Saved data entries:
»»

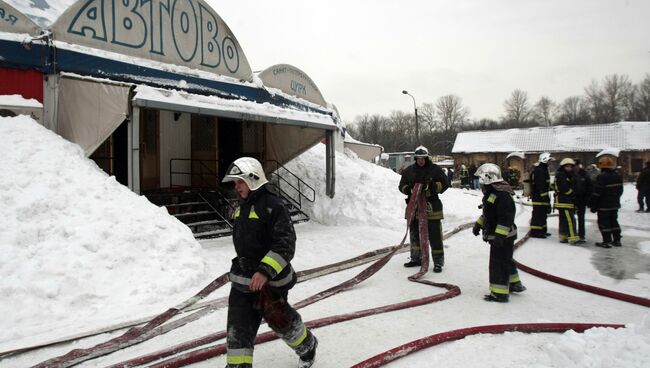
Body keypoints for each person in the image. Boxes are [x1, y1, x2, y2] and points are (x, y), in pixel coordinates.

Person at [221, 157, 317, 368]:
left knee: (281, 322)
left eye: (240, 182)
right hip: (243, 281)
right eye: (235, 183)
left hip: (270, 283)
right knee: (238, 330)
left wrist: (264, 271)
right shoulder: (241, 206)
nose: (236, 188)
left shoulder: (274, 206)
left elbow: (285, 244)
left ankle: (307, 346)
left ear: (253, 179)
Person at [472, 163, 525, 303]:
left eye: (482, 180)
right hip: (501, 236)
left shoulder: (502, 195)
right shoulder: (493, 193)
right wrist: (478, 224)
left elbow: (506, 218)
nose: (480, 183)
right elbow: (489, 214)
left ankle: (499, 293)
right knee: (505, 260)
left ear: (488, 179)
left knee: (498, 263)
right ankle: (514, 284)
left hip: (503, 237)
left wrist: (500, 236)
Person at [399, 145, 449, 272]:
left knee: (435, 235)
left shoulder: (435, 170)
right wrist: (409, 189)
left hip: (431, 207)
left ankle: (438, 261)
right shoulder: (409, 171)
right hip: (414, 208)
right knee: (414, 233)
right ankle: (416, 258)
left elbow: (445, 184)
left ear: (427, 158)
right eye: (418, 158)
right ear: (415, 158)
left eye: (423, 158)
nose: (421, 160)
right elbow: (401, 186)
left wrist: (432, 187)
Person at [589, 154, 624, 248]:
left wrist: (593, 205)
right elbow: (620, 190)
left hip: (603, 205)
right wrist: (615, 199)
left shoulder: (602, 177)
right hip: (615, 204)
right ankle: (617, 240)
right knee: (614, 221)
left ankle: (607, 241)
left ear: (601, 165)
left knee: (604, 223)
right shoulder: (617, 175)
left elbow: (597, 193)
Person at [553, 158, 579, 245]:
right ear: (563, 167)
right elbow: (563, 189)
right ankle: (573, 237)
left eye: (570, 167)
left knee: (563, 219)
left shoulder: (567, 175)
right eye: (567, 167)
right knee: (570, 220)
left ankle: (563, 237)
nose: (569, 168)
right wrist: (572, 192)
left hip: (563, 201)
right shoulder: (561, 175)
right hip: (564, 201)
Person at [529, 152, 553, 238]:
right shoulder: (540, 170)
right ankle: (536, 232)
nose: (551, 162)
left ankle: (542, 231)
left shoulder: (544, 169)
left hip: (543, 197)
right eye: (549, 160)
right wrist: (543, 197)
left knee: (543, 214)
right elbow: (540, 185)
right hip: (539, 197)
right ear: (545, 160)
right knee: (537, 215)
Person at [573, 159, 593, 243]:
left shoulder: (584, 174)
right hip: (572, 199)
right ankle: (572, 234)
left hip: (582, 199)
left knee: (581, 218)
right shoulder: (570, 174)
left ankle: (581, 235)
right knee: (571, 218)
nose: (575, 167)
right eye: (574, 166)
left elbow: (590, 187)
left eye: (576, 165)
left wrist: (588, 198)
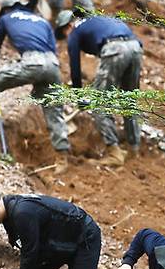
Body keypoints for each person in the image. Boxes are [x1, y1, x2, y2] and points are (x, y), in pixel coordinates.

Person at [0, 0, 71, 173]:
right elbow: (52, 49)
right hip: (52, 65)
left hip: (32, 62)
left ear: (5, 10)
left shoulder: (7, 18)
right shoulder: (42, 21)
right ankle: (62, 158)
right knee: (54, 112)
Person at [56, 10, 142, 166]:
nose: (66, 37)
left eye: (64, 33)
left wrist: (78, 96)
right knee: (129, 101)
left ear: (67, 26)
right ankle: (134, 147)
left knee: (98, 105)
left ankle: (114, 154)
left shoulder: (75, 31)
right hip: (135, 47)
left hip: (114, 49)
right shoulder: (95, 21)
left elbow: (75, 67)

««

WORK TO BE COMPLETED » Copy the records above from the first line through the line containing "left eye: (423, 158)", both included, and leave out any pictures.

THE COMPLETED TASK »
Body keypoints for each person in the image. Boxes are [x1, y1, x2, y2] and points are (x, y), in pixel coordinates.

Person at [221, 157, 317, 368]:
left knee: (281, 322)
left eye: (240, 182)
right hip: (243, 281)
right eye: (235, 183)
left hip: (270, 283)
right knee: (238, 330)
left wrist: (264, 271)
right shoulder: (241, 206)
nose: (236, 188)
left shoulder: (274, 206)
left elbow: (285, 244)
left ankle: (307, 346)
left ear: (253, 179)
Person at [472, 163, 525, 303]:
left eye: (482, 180)
right hip: (501, 236)
left shoulder: (502, 195)
right shoulder: (493, 193)
right wrist: (478, 224)
left elbow: (506, 218)
nose: (480, 183)
right elbow: (489, 214)
left ankle: (499, 293)
right knee: (505, 260)
left ear: (488, 179)
left knee: (498, 263)
right ankle: (514, 284)
left hip: (503, 237)
left wrist: (500, 236)
Person at [399, 145, 449, 272]:
left knee: (435, 235)
left shoulder: (435, 170)
right wrist: (409, 189)
left hip: (431, 207)
left ankle: (438, 261)
right shoulder: (409, 171)
right hip: (414, 208)
right knee: (414, 233)
right ankle: (416, 258)
left elbow: (445, 184)
left ear: (427, 158)
right eye: (418, 158)
right ear: (415, 158)
left eye: (423, 158)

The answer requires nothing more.